"Does Honey Ever Go Bad?"

The most common question we get asked as beekeepers is, “Does honey ever go bad?” If the honey is harvested properly, the answer to this question is NO. I’m not sure if there is any other foods that could be placed in the same category. Remarkable really! Over time, honey will harden or crystallize but that doesn’t mean it’s bad or needs to be thrown out (oh, please don’t throw it out).

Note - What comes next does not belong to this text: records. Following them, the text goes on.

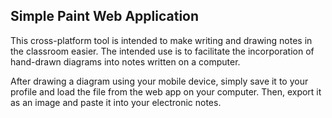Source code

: ## Simple Paint Web Application

This cross-platform tool is intended to make writing and drawing notes in the classroom easier. The intended use is to facilitate the incorporation of hand-drawn diagrams into notes written on a computer.

After drawing a diagram using your mobile device, simply save it to your profile and load the file from the web app on your computer. Then, export it as an image and paste it into your electronic notes.
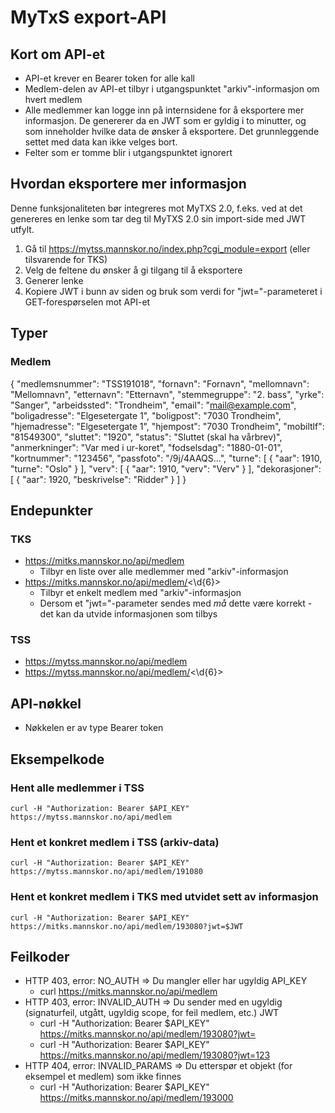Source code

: # MyTxS export-API
## Kort om API-et
- API-et krever en Bearer token for alle kall
- Medlem-delen av API-et tilbyr i utgangspunktet "arkiv"-informasjon om hvert medlem
- Alle medlemmer kan logge inn på internsidene for å eksportere mer informasjon. De genererer da en JWT som er gyldig i to minutter, og som inneholder hvilke data de ønsker å eksportere. Det grunnleggende settet med data kan ikke velges bort.
- Felter som er tomme blir i utgangspunktet ignorert

## Hvordan eksportere mer informasjon
Denne funksjonaliteten bør integreres mot MyTXS 2.0, f.eks. ved at det genereres en lenke som tar deg til MyTXS 2.0 sin import-side med JWT utfylt.
1. Gå til https://mytss.mannskor.no/index.php?cgi_module=export (eller tilsvarende for TKS)
2. Velg de feltene du ønsker å gi tilgang til å eksportere
3. Generer lenke
4. Kopiere JWT i bunn av siden og bruk som verdi for "jwt="-parameteret i GET-forespørselen mot API-et

## Typer
### Medlem
{
  "medlemsnummer": "TSS191018",
  "fornavn": "Fornavn",
  "mellomnavn": "Mellomnavn",
  "etternavn": "Etternavn",
  "stemmegruppe": "2. bass",
  "yrke": "Sanger",
  "arbeidssted": "Trondheim",
  "email": "mail@example.com",
  "boligadresse": "Elgesetergate 1",
  "boligpost": "7030 Trondheim",
  "hjemadresse": "Elgesetergate 1",
  "hjempost": "7030 Trondheim",
  "mobiltlf": "81549300",
  "sluttet": "1920",
  "status": "Sluttet (skal ha vårbrev)",
  "anmerkninger": "Var med i ur-koret",
  "fodselsdag": "1880-01-01",
  "kortnummer": "123456",
  "passfoto": "/9j/4AAQS...",
  "turne": [
    {
      "aar": 1910,
      "turne": "Oslo"
    }
  ],
  "verv": [
    {
      "aar": 1910,
      "verv": "Verv"
    }
  ],
  "dekorasjoner": [
    {
      "aar": 1920,
      "beskrivelse": "Ridder"
    }
  ]
}

## Endepunkter
### TKS
- https://mitks.mannskor.no/api/medlem
    - Tilbyr en liste over alle medlemmer med "arkiv"-informasjon
- https://mitks.mannskor.no/api/medlem/<\d{6}>
    - Tilbyr et enkelt medlem med "arkiv"-informasjon
    - Dersom et "jwt="-parameter sendes med *må* dette være korrekt - det kan da utvide informasjonen som tilbys
### TSS
- https://mytss.mannskor.no/api/medlem
- https://mytss.mannskor.no/api/medlem/<\d{6}>

## API-nøkkel
- Nøkkelen er av type Bearer token

## Eksempelkode
### Hent alle medlemmer i TSS
`curl -H "Authorization: Bearer $API_KEY" https://mytss.mannskor.no/api/medlem`

### Hent et konkret medlem i TSS (arkiv-data)
`curl -H "Authorization: Bearer $API_KEY" https://mytss.mannskor.no/api/medlem/191080`

### Hent et konkret medlem i TKS med utvidet sett av informasjon
`curl -H "Authorization: Bearer $API_KEY" https://mitks.mannskor.no/api/medlem/193080?jwt=$JWT`

## Feilkoder
- HTTP 403, error: NO_AUTH => Du mangler eller har ugyldig API_KEY
    - curl https://mitks.mannskor.no/api/medlem
- HTTP 403, error: INVALID_AUTH => Du sender med en ugyldig (signaturfeil, utgått, ugyldig scope, for feil medlem, etc.) JWT
    - curl -H "Authorization: Bearer $API_KEY" https://mitks.mannskor.no/api/medlem/193080?jwt=
    - curl -H "Authorization: Bearer $API_KEY" https://mitks.mannskor.no/api/medlem/193080?jwt=123
- HTTP 404, error: INVALID_PARAMS => Du etterspør et objekt (for eksempel et medlem) som ikke finnes
   - curl -H "Authorization: Bearer $API_KEY" https://mitks.mannskor.no/api/medlem/193000

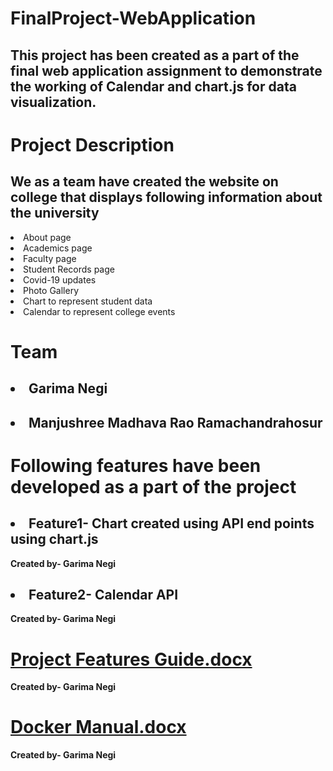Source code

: 
# FinalProject-WebApplication
## This project has been created as a part of the final web application assignment to demonstrate the working of Calendar and chart.js for data visualization.
# Project Description
## We as a team have created the website on college that displays following information about the university
<li>About page</li>
<li>Academics page</li>
<li>Faculty page</li>
<li>Student Records page</li>
<li>Covid-19 updates</li>
<li>Photo Gallery</li>
<li>Chart to represent student data</li>
<li>Calendar to represent college events</li>

# Team
## <li> Garima Negi </li> ##
## <li> Manjushree Madhava Rao Ramachandrahosur </li> ##

# Following features have been developed as a part of the project
## <li> Feature1- Chart created using API end points using chart.js </li> 
<strong>      Created by- Garima Negi </strong> 
## <li> Feature2- Calendar API </li>
<strong>      Created by- Garima Negi </strong> 

# [Project Features Guide.docx](https://github.com/gn32/FinalProject-WebApplication/files/6463191/Project.Features.Guide.docx)
<strong>      Created by- Garima Negi </strong> 

# [Docker Manual.docx](https://github.com/gn32/FinalProject-WebApplication/files/6463197/Docker.Manual.docx)
<strong>      Created by- Garima Negi </strong> 
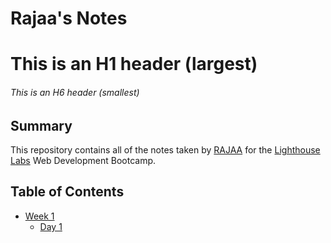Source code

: # Rajaa's Notes
# This is an H1 header (largest) 
###### This is an H6 header (smallest)
## Summary 
This repository contains all of the notes taken by [RAJAA](https://github.com/omaryrajaa) for the [Lighthouse Labs](https://www.lighthouselabs.ca/) Web Development Bootcamp.
## Table of Contents
* [Week 1](/Week_1)
  * [Day 1](/Week_1/Day_1)


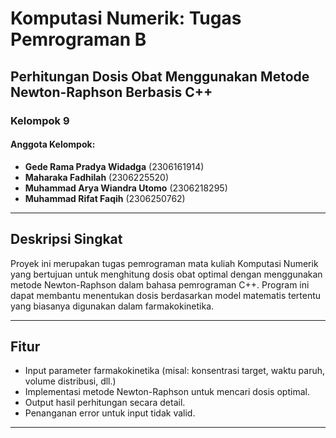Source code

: # Komputasi Numerik: Tugas Pemrograman B

## Perhitungan Dosis Obat Menggunakan Metode Newton-Raphson Berbasis C++

### Kelompok 9

#### Anggota Kelompok:
- **Gede Rama Pradya Widadga** (2306161914)
- **Maharaka Fadhilah** (2306225520)
- **Muhammad Arya Wiandra Utomo** (2306218295)
- **Muhammad Rifat Faqih** (2306250762)

---

## Deskripsi Singkat

Proyek ini merupakan tugas pemrograman mata kuliah Komputasi Numerik yang bertujuan untuk menghitung dosis obat optimal dengan menggunakan metode Newton-Raphson dalam bahasa pemrograman C++. Program ini dapat membantu menentukan dosis berdasarkan model matematis tertentu yang biasanya digunakan dalam farmakokinetika.

---

## Fitur

- Input parameter farmakokinetika (misal: konsentrasi target, waktu paruh, volume distribusi, dll.)
- Implementasi metode Newton-Raphson untuk mencari dosis optimal.
- Output hasil perhitungan secara detail.
- Penanganan error untuk input tidak valid.

---

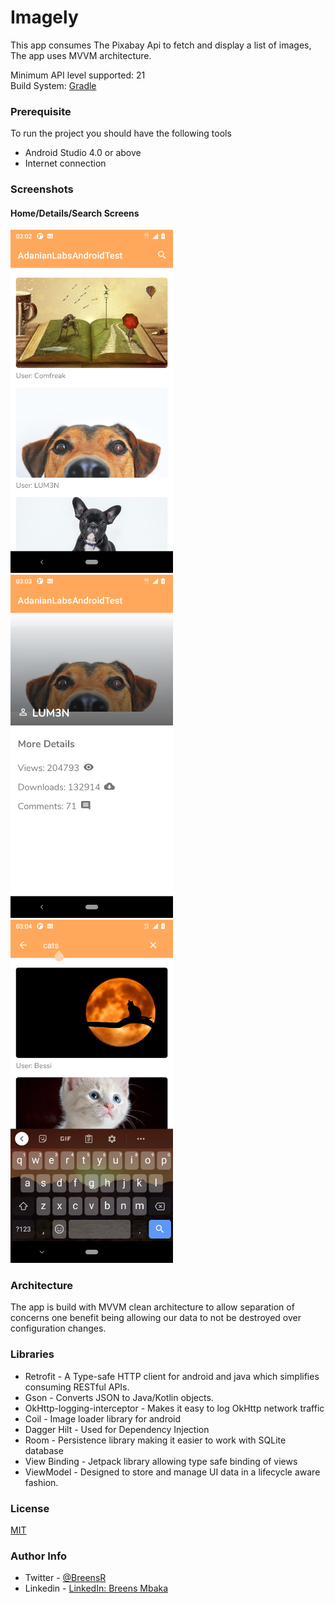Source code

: # Imagely
This app consumes The Pixabay Api to fetch and display a list of images, The app uses MVVM architecture.
<br>

Minimum API level supported: 21
<br>
Build System: [Gradle](https://gradle.org/)

### Prerequisite
To run the project you should have the following tools
* Android Studio 4.0 or above
* Internet connection

### Screenshots
#### Home/Details/Search Screens
<img src="/images/home.png" width="260">&emsp;
<img src="/images/details.png" width="260">
<img src="/images/search.png" width="260">

### Architecture
The app is build with MVVM clean architecture to allow separation of concerns one benefit being
allowing our data to not be destroyed over configuration changes.

### Libraries
* Retrofit - A Type-safe HTTP client for android and java which simplifies consuming RESTful APIs.
* Gson - Converts JSON to Java/Kotlin objects.
* OkHttp-logging-interceptor - Makes it easy to log OkHttp network traffic
* Coil - Image loader library for android
* Dagger Hilt - Used for Dependency Injection
* Room - Persistence library making it easier to work with SQLite database
* View Binding - Jetpack library allowing type safe binding of views
* ViewModel - Designed to store and manage UI data in a lifecycle aware fashion.

### License
[MIT](https://choosealicense.com/licenses/mit/)

### Author Info
* Twitter - [@BreensR](https://twitter.com/BreensR)
* Linkedin - [LinkedIn: Breens Mbaka](https://www.linkedin.com/in/breens-mbaka-b447781b9/)
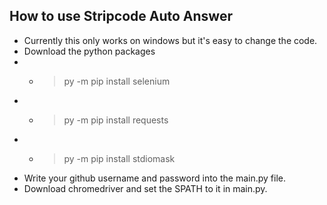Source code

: ## How to use Stripcode Auto Answer
 - Currently this only works on windows but it's easy to change the code.
 - Download the python packages
 - - >py -m pip install selenium
 - - >py -m pip install requests
 - - >py -m pip install stdiomask
 - Write your github username and password into the main.py file.
 - Download chromedriver and set the SPATH to it in main.py.
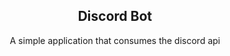 <h2 align="center">Discord Bot</h2>
<p align="center">A simple application that consumes the discord api</p>
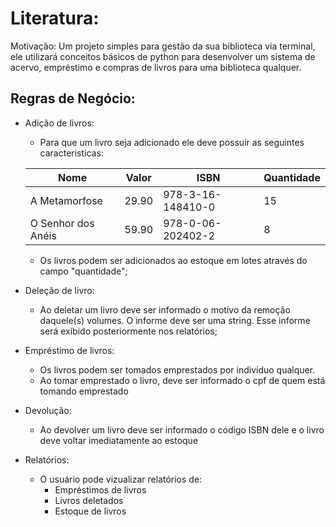 # Literatura: 
Motivação: Um projeto simples para gestão da sua biblioteca via terminal, ele utilizará conceitos básicos de python para desenvolver um sistema de acervo, empréstimo e compras de livros para uma biblioteca qualquer.

## Regras de Negócio:
- Adição de livros:
    - Para que um livro seja adicionado ele deve possuir as seguintes caracteristicas: 

    | Nome               | Valor  | ISBN          | Quantidade |
    |--------------------|--------|---------------|------------|
    | A Metamorfose      | 29.90  | 978-3-16-148410-0 | 15         |
    | O Senhor dos Anéis | 59.90  | 978-0-06-202402-2 | 8          |
    
    - Os livros podem ser adicionados ao estoque em lotes através do campo "quantidade";
    
- Deleção de livro:
    - Ao deletar um livro deve ser informado o motivo da remoção daquele(s) volumes. O informe deve ser uma string. Esse informe será exibido posteriormente nos relatórios;

- Empréstimo de livros: 
    - Os livros podem ser tomados emprestados por indivíduo qualquer.
    - Ao tomar emprestado o livro, deve ser informado o cpf de quem está tomando emprestado

- Devolução:
    - Ao devolver um livro deve ser informado o código ISBN dele e o livro deve voltar imediatamente ao estoque
- Relatórios: 
    - O usuário pode vizualizar relatórios de:
        - Empréstimos de livros
        - Livros deletados
        - Estoque de livros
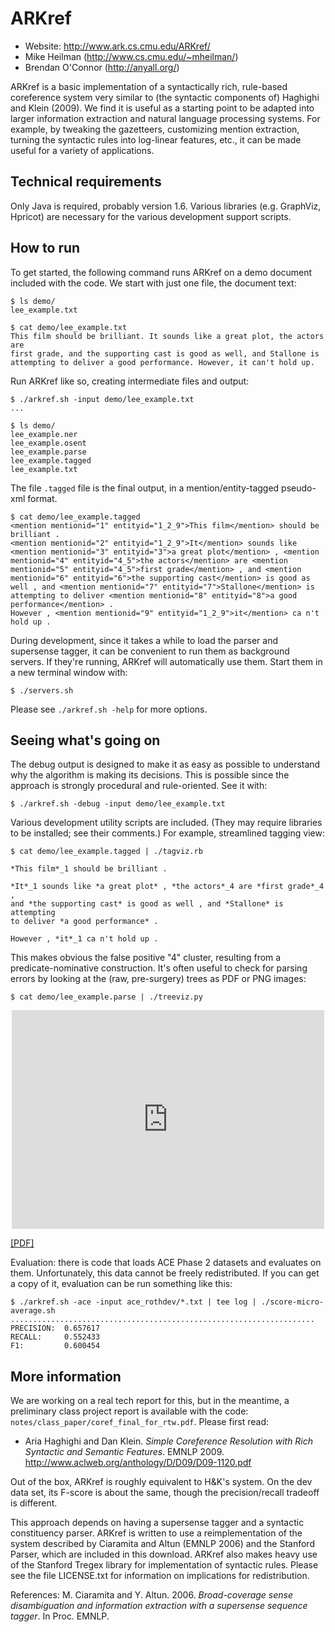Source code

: ARKref
======
* Website: http://www.ark.cs.cmu.edu/ARKref/
* Mike Heilman (http://www.cs.cmu.edu/~mheilman/)
* Brendan O'Connor (http://anyall.org/)

ARKref is a basic implementation of a syntactically rich, rule-based
coreference system very similar to (the syntactic components of) Haghighi and
Klein (2009). We find it is useful as a starting point to be adapted into
larger information extraction and natural language processing systems. For
example, by tweaking the gazetteers, customizing mention extraction, turning
the syntactic rules into log-linear features, etc., it can be made useful for
a variety of applications.


Technical requirements
----------------------

Only Java is required, probably version 1.6. Various libraries (e.g. GraphViz,
Hpricot) are necessary for the various development support scripts.


How to run
----------

To get started, the following command runs ARKref on a demo document included
with the code. We start with just one file, the document text:

    $ ls demo/
    lee_example.txt
    
    $ cat demo/lee_example.txt
    This film should be brilliant. It sounds like a great plot, the actors are
    first grade, and the supporting cast is good as well, and Stallone is
    attempting to deliver a good performance. However, it can't hold up.

Run ARKref like so, creating intermediate files and output:

    $ ./arkref.sh -input demo/lee_example.txt
    ...

    $ ls demo/
    lee_example.ner
    lee_example.osent
    lee_example.parse
    lee_example.tagged
    lee_example.txt

The file `.tagged` file is the final output, in a mention/entity-tagged pseudo-xml format.

    $ cat demo/lee_example.tagged 
    <mention mentionid="1" entityid="1_2_9">This film</mention> should be brilliant .
    <mention mentionid="2" entityid="1_2_9">It</mention> sounds like <mention mentionid="3" entityid="3">a great plot</mention> , <mention mentionid="4" entityid="4_5">the actors</mention> are <mention mentionid="5" entityid="4_5">first grade</mention> , and <mention mentionid="6" entityid="6">the supporting cast</mention> is good as well , and <mention mentionid="7" entityid="7">Stallone</mention> is attempting to deliver <mention mentionid="8" entityid="8">a good performance</mention> .
    However , <mention mentionid="9" entityid="1_2_9">it</mention> ca n't hold up .

During development, since it takes a while to load the parser and supersense tagger,
it can be convenient to run them as background servers. If they're running, ARKref will
automatically use them. Start them in a new terminal window with:

    $ ./servers.sh

Please see `./arkref.sh -help` for more options.


Seeing what's going on
----------------------

The debug output is designed to make it as easy as possible to understand why
the algorithm is making its decisions. This is possible since the approach is
strongly procedural and rule-oriented. See it with:

    $ ./arkref.sh -debug -input demo/lee_example.txt

Various development utility scripts are included. (They may require libraries
to be installed; see their comments.) For example, streamlined tagging view:

    $ cat demo/lee_example.tagged | ./tagviz.rb 

    *This film*_1 should be brilliant .

    *It*_1 sounds like *a great plot* , *the actors*_4 are *first grade*_4 ,
    and *the supporting cast* is good as well , and *Stallone* is attempting
    to deliver *a good performance* .

    However , *it*_1 ca n't hold up .

This makes obvious the false positive "4" cluster, resulting from a
predicate-nominative construction. It's often useful to check for parsing
errors by looking at the (raw, pre-surgery) trees as PDF or PNG images:

    $ cat demo/lee_example.parse | ./treeviz.py

<center><iframe src="http://docs.google.com/viewer?url=http%3A%2F%2Fwww.ark.cs.cmu.edu%2FARKref%2Flee_example.parse.pdf&embedded=true" width="500" height="350" style="border: none;"></iframe></center>

[[PDF]](http://www.ark.cs.cmu.edu/ARKref/lee_example.parse.pdf)

Evaluation: there is code that loads ACE Phase 2 datasets and evaluates on
them. Unfortunately, this data cannot be freely redistributed. If you can get
a copy of it, evaluation can be run something like this:

    $ ./arkref.sh -ace -input ace_rothdev/*.txt | tee log | ./score-micro-average.sh
    ....................................................................
	PRECISION:  0.657617
	RECALL:     0.552433
	F1:         0.600454


More information
----------------

We are working on a real tech report for this, but in the meantime, a 
preliminary class project report is available with the code:
`notes/class_paper/coref_final_for_rtw.pdf`. Please first read:

* Aria Haghighi and Dan Klein. _Simple Coreference Resolution with Rich
  Syntactic and Semantic Features_. EMNLP 2009.
  http://www.aclweb.org/anthology/D/D09/D09-1120.pdf

Out of the box, ARKref is roughly equivalent to H&K's system. On
the dev data set, its F-score is about the same, though the precision/recall
tradeoff is different.

This approach depends on having a supersense tagger and a syntactic
constituency parser. ARKref is written to use a reimplementation of the system
described by Ciaramita and Altun (EMNLP 2006) and the Stanford
Parser, which are included in this download. ARKref also makes heavy use of
the Stanford Tregex library for implementation of syntactic rules. Please see
the file LICENSE.txt for information on implications for redistribution.


References:
M. Ciaramita and Y. Altun. 2006. _Broad-coverage sense disambiguation and
information extraction with a supersense sequence tagger_. In Proc. EMNLP.


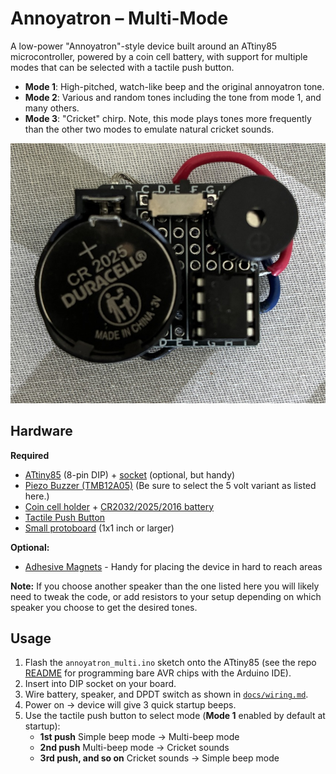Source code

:# Annoyatron – Multi-Mode

A low-power "Annoyatron"-style device built around an ATtiny85 microcontroller, powered by a coin cell battery, with support for multiple modes that can be selected with a tactile push button.

- **Mode 1**: High-pitched, watch-like beep and the original annoyatron tone.
- **Mode 2**: Various and random tones including the tone from mode 1, and many others.
- **Mode 3**: "Cricket" chirp. Note, this mode plays tones more frequently than the other two modes to emulate natural cricket sounds.

![Front View](images/front.jpg)

## Hardware

**Required**
- [ATtiny85](https://s.click.aliexpress.com/e/_oDQX1nd) (8-pin DIP) + [socket](https://s.click.aliexpress.com/e/_olj3N3z) (optional, but handy)
- [Piezo Buzzer (TMB12A05)](https://s.click.aliexpress.com/e/_onY2x6d) (Be sure to select the 5 volt variant as listed here.)
- [Coin cell holder](https://s.click.aliexpress.com/e/_okgPNi7) + [CR2032/2025/2016 battery](https://www.aliexpress.us/item/3256805763327909.html?spm=a2g0o.cart.0.0.4e8838daufVBVd&mp=1&pdp_npi=5%40dis%21USD%21USD%207.15%21USD%205.08%21%21USD%204.90%21%21%21%402101eac917569158391367885ee5ac%2112000034988159617%21ct%21US%216342416047%21%211%210&gatewayAdapt=glo2usa)
- [Tactile Push Button](https://s.click.aliexpress.com/e/_oEAKt9T)
- [Small protoboard](https://s.click.aliexpress.com/e/_oFym2z5) (1x1 inch or larger)

**Optional:**
- [Adhesive Magnets](https://s.click.aliexpress.com/e/_oFuSSpN) - Handy for placing the device in hard to reach areas

**Note:** If you choose another speaker than the one listed here you will likely need to tweak the code, or add resistors to your setup depending on which speaker you choose to get the desired tones.

## Usage
1. Flash the `annoyatron_multi.ino` sketch onto the ATtiny85 (see the repo [README](../../README.md) for programming bare AVR chips with the Arduino IDE).
2. Insert into DIP socket on your board.
3. Wire battery, speaker, and DPDT switch as shown in [`docs/wiring.md`](docs/wiring.md).
4. Power on → device will give 3 quick startup beeps.
5. Use the tactile push button to select mode (**Mode 1** enabled by default at startup):
   - **1st push** Simple beep mode → Multi-beep mode
   - **2nd push** Multi-beep mode → Cricket sounds
   - **3rd push, and so on** Cricket sounds → Simple beep mode
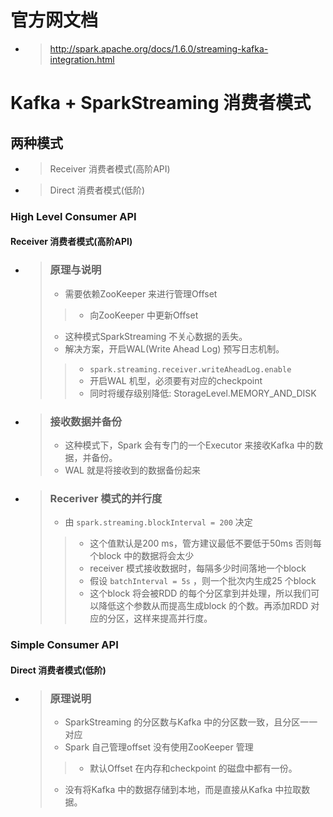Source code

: 


# 官方网文档
- > http://spark.apache.org/docs/1.6.0/streaming-kafka-integration.html

# Kafka + SparkStreaming 消费者模式
## 两种模式
- > Receiver 消费者模式(高阶API)
- > Direct 消费者模式(低阶)
### High Level Consumer API
#### Receiver 消费者模式(高阶API)
- > ### 原理与说明
    > - 需要依赖ZooKeeper 来进行管理Offset
    >> - 向ZooKeeper 中更新Offset
    > - 这种模式SparkStreaming 不关心数据的丢失。
    > - 解决方案，开启WAL(Write Ahead Log) 预写日志机制。
    >> - `spark.streaming.receiver.writeAheadLog.enable`
    >> - 开启WAL 机型，必须要有对应的checkpoint
    >> - 同时将缓存级别降低: StorageLevel.MEMORY_AND_DISK

- > ### 接收数据并备份
    > - 这种模式下，Spark 会有专门的一个Executor 来接收Kafka 中的数据，并备份。
    > - WAL 就是将接收到的数据备份起来

- > ### Receriver 模式的并行度
    > - 由 `spark.streaming.blockInterval = 200` 决定
    >> - 这个值默认是200 ms，管方建议最低不要低于50ms 否则每个block 中的数据将会太少
    >> - receiver 模式接收数据时，每隔多少时间落地一个block
    >> - 假设 `batchInterval = 5s` ，则一个批次内生成25 个block
    >> - 这个block 将会被RDD 的每个分区拿到并处理，所以我们可以降低这个参数从而提高生成block 的个数。再添加RDD 对应的分区，这样来提高并行度。


### Simple Consumer API
#### Direct 消费者模式(低阶)
- > ### 原理说明
    > - SparkStreaming 的分区数与Kafka 中的分区数一致，且分区一一对应
    > - Spark 自己管理offset 没有使用ZooKeeper 管理
    >> - 默认Offset 在内存和checkpoint 的磁盘中都有一份。
    > - 没有将Kafka 中的数据存储到本地，而是直接从Kafka 中拉取数据。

There are a number of reasons why honey crystallizes. First, honey can be made from the nectar of many different flowers and some nectar is more prone to the crystallizing process. In our neck of the woods (southwest Saskatchewan), canola honey crystallizes the quickest. The short explanation is simple chemistry. Honey is a highly saturated combination of two sugars, sucrose and glucose in a mixer of 70% carbohydrates and roughly 20% water. Therefore, over time, this solution cannot maintain all this dissolved sugar and some will begin to crystallize. Secondly, honey is temperature sensitive. If you keep your honey in a cooler place, it will harden quicker.

Now what do you do with your jar of crystallized honey? If you are simply wanting to add some honey to your tea or coffee, just scoop out a spoonful and add it to your hot beverage. It will dissolve immediately. If you need it liquid for more accurate measurements like baking for example, this is the drill. Slowly warm your crystallized jar of honey (needs to be in a glass jar—no plastic) in a pan of water on the stove. The key to this process is SLOWLY. If honey is heated too fast or too hot, it losses a significant amount of its nutritional value and becomes liquid sugar only which, by the way, is the same thing as pasteurizing your honey. We aim to stay away from this whenever possible.

Please don’t be upset if your jar of honey crystallizes. This actually means that it is the real deal, no fake honey, nothing added, nothing taken away. It’s the real mccoy and this should make you very happy.